- _TASK ITEM_
Write out the rows word for word, starting from the first line and ending with the line that contains "issues and newsletters from IIETA", including that line.

(LISTED RECORDS begins)

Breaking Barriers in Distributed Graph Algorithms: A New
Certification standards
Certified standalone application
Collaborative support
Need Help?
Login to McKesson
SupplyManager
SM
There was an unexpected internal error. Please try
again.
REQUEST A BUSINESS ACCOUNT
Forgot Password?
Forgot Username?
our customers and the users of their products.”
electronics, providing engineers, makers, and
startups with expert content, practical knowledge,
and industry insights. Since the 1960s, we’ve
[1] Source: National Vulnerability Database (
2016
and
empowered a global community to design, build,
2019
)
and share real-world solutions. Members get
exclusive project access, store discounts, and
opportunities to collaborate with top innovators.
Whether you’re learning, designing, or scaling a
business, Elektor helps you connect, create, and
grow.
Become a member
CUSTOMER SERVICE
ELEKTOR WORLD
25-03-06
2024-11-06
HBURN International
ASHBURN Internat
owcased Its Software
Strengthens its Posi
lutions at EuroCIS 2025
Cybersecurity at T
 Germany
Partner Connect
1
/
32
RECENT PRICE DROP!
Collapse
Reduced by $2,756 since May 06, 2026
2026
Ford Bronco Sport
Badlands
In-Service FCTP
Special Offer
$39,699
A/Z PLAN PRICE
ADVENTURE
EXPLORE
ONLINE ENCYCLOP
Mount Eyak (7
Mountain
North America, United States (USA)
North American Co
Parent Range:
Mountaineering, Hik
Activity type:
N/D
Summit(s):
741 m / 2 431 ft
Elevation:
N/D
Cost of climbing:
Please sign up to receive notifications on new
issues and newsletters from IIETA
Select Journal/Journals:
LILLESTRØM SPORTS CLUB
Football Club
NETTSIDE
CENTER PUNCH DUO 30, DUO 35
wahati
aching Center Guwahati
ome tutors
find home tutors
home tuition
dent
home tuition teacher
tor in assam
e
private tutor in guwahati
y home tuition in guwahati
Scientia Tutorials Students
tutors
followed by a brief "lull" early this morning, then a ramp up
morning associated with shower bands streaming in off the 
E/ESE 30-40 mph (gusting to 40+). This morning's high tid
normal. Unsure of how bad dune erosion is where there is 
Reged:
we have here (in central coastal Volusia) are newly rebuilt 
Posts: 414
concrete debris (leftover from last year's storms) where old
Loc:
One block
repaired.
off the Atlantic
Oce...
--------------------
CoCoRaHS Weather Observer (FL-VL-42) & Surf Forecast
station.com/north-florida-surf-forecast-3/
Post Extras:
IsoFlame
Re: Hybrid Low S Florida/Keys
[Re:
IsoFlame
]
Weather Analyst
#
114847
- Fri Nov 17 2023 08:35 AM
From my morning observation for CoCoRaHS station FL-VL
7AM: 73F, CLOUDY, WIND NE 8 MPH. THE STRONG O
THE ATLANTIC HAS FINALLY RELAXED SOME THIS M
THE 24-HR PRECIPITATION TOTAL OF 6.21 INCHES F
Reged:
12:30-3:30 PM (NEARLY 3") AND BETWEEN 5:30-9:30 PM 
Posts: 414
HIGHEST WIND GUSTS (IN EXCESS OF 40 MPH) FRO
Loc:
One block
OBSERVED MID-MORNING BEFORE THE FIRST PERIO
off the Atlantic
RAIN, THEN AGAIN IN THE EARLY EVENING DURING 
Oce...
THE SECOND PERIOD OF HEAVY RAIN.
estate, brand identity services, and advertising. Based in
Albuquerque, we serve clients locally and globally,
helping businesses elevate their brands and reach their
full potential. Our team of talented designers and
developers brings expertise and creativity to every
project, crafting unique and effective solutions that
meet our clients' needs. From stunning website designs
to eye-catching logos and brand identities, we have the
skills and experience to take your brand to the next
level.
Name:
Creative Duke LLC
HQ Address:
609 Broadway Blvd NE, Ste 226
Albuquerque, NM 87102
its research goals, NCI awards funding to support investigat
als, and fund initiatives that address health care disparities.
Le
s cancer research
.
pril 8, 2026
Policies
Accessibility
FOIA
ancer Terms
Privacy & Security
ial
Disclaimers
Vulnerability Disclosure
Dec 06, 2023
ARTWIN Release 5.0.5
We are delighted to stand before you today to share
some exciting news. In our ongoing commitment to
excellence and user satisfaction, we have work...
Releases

(LISTED RECORDS ends)

- _SOLVED PROBLEM_
Breaking Barriers in Distributed Graph Algorithms: A New
Certification standards
Certified standalone application
Collaborative support
Need Help?
Login to McKesson
SupplyManager
SM
There was an unexpected internal error. Please try
again.
REQUEST A BUSINESS ACCOUNT
Forgot Password?
Forgot Username?
our customers and the users of their products.”
electronics, providing engineers, makers, and
startups with expert content, practical knowledge,
and industry insights. Since the 1960s, we’ve
[1] Source: National Vulnerability Database (
2016
and
empowered a global community to design, build,
2019
)
and share real-world solutions. Members get
exclusive project access, store discounts, and
opportunities to collaborate with top innovators.
Whether you’re learning, designing, or scaling a
business, Elektor helps you connect, create, and
grow.
Become a member
CUSTOMER SERVICE
ELEKTOR WORLD
25-03-06
2024-11-06
HBURN International
ASHBURN Internat
owcased Its Software
Strengthens its Posi
lutions at EuroCIS 2025
Cybersecurity at T
 Germany
Partner Connect
1
/
32
RECENT PRICE DROP!
Collapse
Reduced by $2,756 since May 06, 2026
2026
Ford Bronco Sport
Badlands
In-Service FCTP
Special Offer
$39,699
A/Z PLAN PRICE
ADVENTURE
EXPLORE
ONLINE ENCYCLOP
Mount Eyak (7
Mountain
North America, United States (USA)
North American Co
Parent Range:
Mountaineering, Hik
Activity type:
N/D
Summit(s):
741 m / 2 431 ft
Elevation:
N/D
Cost of climbing:
Please sign up to receive notifications on new
issues and newsletters from IIETA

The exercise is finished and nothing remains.